Segment Start: DATASET
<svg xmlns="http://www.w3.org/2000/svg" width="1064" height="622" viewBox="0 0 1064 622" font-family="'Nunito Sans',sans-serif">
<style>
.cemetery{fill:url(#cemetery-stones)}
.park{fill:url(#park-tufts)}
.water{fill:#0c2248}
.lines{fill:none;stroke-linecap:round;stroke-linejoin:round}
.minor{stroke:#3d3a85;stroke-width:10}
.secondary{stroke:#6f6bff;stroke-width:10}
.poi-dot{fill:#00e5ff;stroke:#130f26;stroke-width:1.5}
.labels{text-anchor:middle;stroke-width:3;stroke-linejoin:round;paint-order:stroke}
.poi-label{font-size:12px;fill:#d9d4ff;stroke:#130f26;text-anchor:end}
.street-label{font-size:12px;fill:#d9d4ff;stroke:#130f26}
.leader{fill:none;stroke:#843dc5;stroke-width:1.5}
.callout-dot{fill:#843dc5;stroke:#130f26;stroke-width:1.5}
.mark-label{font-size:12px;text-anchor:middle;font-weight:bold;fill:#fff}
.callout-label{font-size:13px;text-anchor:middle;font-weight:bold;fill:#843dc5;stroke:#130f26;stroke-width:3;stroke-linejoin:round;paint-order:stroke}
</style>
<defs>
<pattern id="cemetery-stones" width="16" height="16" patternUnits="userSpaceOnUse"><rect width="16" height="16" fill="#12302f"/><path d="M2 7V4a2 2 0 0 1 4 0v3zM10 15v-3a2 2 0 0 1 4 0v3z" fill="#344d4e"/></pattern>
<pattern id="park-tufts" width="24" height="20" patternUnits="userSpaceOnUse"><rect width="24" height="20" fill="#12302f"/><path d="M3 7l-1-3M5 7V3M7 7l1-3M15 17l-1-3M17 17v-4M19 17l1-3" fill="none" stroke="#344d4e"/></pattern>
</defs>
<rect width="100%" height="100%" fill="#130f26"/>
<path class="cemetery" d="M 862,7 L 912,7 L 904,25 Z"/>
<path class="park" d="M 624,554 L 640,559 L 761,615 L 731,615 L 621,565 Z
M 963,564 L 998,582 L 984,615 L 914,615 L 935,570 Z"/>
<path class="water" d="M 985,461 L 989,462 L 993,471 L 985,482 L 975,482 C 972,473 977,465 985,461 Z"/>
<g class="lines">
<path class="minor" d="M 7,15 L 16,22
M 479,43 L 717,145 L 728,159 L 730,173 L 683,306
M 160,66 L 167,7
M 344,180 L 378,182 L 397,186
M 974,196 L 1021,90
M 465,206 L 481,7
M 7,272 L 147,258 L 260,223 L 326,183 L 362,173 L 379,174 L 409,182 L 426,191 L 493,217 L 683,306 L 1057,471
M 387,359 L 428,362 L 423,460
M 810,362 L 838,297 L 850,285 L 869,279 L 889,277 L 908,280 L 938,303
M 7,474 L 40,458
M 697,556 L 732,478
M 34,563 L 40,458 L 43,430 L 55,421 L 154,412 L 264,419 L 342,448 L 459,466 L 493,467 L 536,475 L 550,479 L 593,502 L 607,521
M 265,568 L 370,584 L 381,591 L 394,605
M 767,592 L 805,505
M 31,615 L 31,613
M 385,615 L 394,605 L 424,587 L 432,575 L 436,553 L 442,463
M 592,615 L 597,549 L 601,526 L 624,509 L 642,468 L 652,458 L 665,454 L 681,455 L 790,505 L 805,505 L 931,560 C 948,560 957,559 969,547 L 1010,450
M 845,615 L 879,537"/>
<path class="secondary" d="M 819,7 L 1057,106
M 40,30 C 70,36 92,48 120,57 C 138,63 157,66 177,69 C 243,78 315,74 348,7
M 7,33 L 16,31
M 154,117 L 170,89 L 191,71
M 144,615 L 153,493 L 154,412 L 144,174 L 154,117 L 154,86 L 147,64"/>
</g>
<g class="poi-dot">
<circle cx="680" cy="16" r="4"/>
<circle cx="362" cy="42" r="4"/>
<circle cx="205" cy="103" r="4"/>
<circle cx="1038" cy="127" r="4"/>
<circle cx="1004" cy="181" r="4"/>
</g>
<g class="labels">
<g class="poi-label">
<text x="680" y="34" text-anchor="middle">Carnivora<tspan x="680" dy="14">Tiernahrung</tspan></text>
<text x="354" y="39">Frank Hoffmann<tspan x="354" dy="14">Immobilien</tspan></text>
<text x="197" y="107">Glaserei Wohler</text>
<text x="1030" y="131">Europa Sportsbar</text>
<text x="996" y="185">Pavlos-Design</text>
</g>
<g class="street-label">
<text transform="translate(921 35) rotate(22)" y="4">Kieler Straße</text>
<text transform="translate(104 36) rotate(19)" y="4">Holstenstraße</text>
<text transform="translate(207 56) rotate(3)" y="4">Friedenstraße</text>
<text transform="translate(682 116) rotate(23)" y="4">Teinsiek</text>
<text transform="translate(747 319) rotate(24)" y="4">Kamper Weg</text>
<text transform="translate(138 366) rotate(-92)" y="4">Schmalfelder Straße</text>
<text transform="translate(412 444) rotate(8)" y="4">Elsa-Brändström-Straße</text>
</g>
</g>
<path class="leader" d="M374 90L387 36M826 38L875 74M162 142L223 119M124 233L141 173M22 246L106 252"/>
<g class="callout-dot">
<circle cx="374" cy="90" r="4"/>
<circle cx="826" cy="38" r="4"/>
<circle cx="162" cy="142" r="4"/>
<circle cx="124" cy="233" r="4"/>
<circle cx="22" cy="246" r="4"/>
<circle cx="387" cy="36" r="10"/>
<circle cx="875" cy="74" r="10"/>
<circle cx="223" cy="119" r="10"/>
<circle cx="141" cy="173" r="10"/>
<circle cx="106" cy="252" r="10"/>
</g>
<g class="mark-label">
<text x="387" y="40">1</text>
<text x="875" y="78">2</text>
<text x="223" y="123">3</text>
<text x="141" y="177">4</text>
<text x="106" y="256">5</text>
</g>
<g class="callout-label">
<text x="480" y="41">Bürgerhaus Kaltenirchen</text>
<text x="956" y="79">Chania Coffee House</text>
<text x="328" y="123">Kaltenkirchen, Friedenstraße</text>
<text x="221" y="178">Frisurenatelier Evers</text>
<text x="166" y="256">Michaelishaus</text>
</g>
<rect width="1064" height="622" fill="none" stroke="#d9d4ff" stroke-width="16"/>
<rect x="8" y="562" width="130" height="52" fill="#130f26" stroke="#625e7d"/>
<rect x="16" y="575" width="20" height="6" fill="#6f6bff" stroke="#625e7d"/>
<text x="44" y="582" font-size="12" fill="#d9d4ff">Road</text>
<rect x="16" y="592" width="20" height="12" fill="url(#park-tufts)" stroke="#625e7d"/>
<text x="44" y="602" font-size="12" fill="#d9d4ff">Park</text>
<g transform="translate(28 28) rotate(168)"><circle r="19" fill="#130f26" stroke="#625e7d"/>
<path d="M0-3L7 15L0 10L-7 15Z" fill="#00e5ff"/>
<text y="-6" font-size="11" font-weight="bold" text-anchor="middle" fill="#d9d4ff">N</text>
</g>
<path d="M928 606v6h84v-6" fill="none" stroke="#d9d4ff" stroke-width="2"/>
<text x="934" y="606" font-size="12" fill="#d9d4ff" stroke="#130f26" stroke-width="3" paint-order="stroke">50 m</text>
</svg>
Segment End: DATASET
• _PROBLEM DETAILS_
Check each line of the records above, and copy those that hold the word "lines".

• _ANSWER TO THE EXERCISE_
.lines{fill:none;stroke-linecap:round;stroke-linejoin:round}
<g class="lines">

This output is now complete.